The newspaper received at least 1,500 designs for its competition; the post office’s contest specifically for the Villenage issue received 186. According to the wonderful Handbook of Danish Essays, Volume Two, 1920-1939 by William R. Benfield and Bruno Noerdam (published by Jay Smith & Associates, 2004), the first-place prize was awarded to Aage Johansen, “an advertising designer from Aarhus.” He won 500 kroner plus an additional 500kr because the design actually was issued as a stamp.
The design is very simple: only the obelisk, centered on a solid-color background.
Other submissions included detailed drawings of nearby buildings, a banner coming down from the sky, a parade of horsemen, and so on.
The Handbook of Danish Essays indicates that “Very little is known about Johansen,” but I believe that the stamp designer was the artist who adopted his mother’s birth name as part of his own and became known as Aage Gitz-Johansen (1897-1977), born in Odense in central Denmark, and initially a zoologist by university training. He then studied art in Paris and Copenhagen and edited an art magazine while working as a book illustrator, designing stage scenery, and entering several art exhibitions.

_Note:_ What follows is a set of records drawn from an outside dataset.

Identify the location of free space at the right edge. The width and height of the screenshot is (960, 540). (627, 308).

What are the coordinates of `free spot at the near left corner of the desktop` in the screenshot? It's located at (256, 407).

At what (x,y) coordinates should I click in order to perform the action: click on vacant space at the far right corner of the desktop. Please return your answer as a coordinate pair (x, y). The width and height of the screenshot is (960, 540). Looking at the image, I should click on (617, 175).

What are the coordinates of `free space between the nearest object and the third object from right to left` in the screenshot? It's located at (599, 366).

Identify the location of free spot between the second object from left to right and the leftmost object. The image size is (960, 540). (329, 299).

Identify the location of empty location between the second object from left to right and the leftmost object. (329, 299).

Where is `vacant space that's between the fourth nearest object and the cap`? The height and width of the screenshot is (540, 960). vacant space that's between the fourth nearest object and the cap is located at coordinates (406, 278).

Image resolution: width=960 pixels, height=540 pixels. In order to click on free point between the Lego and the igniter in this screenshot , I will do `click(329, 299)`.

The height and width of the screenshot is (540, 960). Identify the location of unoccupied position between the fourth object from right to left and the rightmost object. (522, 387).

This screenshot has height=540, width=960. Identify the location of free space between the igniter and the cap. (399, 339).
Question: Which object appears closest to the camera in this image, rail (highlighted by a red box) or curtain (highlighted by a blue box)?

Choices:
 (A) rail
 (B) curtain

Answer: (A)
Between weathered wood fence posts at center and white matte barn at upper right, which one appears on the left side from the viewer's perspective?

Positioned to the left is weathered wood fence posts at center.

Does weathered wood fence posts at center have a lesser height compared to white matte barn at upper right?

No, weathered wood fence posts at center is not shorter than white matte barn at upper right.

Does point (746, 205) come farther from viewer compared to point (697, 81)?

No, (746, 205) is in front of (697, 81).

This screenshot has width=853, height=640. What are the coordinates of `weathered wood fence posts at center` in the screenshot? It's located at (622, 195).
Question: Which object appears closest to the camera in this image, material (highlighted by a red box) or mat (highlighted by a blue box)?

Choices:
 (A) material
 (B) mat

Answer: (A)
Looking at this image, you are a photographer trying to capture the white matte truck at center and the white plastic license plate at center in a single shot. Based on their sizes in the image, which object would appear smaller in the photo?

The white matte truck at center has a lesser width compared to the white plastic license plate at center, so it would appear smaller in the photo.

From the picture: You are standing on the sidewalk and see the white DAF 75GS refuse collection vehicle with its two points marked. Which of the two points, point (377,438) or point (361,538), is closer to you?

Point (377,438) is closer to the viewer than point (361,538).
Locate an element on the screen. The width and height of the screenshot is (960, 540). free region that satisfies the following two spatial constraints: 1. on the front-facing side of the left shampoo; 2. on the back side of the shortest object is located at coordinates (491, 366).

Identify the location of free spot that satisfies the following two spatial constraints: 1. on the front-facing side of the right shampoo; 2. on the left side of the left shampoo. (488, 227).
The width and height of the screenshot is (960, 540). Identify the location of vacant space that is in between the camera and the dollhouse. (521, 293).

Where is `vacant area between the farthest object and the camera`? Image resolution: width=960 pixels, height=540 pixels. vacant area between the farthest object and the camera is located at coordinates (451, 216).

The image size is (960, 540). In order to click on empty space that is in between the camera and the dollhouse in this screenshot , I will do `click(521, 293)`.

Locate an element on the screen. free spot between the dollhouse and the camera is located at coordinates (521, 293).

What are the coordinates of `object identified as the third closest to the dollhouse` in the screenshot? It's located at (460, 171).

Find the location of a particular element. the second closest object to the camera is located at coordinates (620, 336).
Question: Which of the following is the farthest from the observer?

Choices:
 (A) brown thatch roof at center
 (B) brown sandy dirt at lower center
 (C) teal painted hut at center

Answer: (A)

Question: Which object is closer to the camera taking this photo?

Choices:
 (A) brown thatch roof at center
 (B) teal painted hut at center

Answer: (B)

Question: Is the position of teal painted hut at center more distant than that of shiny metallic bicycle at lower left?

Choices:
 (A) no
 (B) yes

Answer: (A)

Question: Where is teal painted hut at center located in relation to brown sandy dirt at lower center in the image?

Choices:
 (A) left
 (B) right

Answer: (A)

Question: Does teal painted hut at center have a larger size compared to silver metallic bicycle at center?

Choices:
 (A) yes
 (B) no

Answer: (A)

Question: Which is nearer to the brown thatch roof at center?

Johansen’s design was issued as a 15-ore stamp on June 20, 1938, 150 years to the day after the royal decree beginning the reform of the stavnsbaand system.
The only change the post office had made to Johansen’s design was to add “20-6” (for June 20) above the two year dates 1788 and 1938.
Winning the design contest was not the most exciting thing that happened to Aage Gitz-Johansen in the summer of 1938. He also served as staff artist for the Danish North-East Greenland Expedition, on a journey that literally changed the course of his art. He returned to Greenland repeatedly for the rest of his life and focused on woodcuts and other art media to depict the scenery, culture, legends, and sagas of the country.
Examples of his works are in museums worldwide, and two of his paintings appear on Greenland Scott 325-326, stamps issued in 1997 for the artist’s birth centenary and 20th death anniversary.
The Scott Classic Specialized Catalogue of Stamps and Covers 1840-1940 calls the 1938 stamp, Scott 262, the “Emancipation Column” design. It was engraved by Johannes Britze, who engraved all the recess-printed stamps for Denmark from 1933 until the end of World War II, as well as some issues for Greenland, Iceland, and Sweden. Britze also had submitted a design in the contest for the 1938 stamp, and won second prize. The stamp was printed in scarlet ink and perforated gauge 13.
The Scott Classic Specialized catalog values the Emancipation Column stamp at only 50¢ unused or used, with a modest increase to $1.25 for a mint never-hinged example.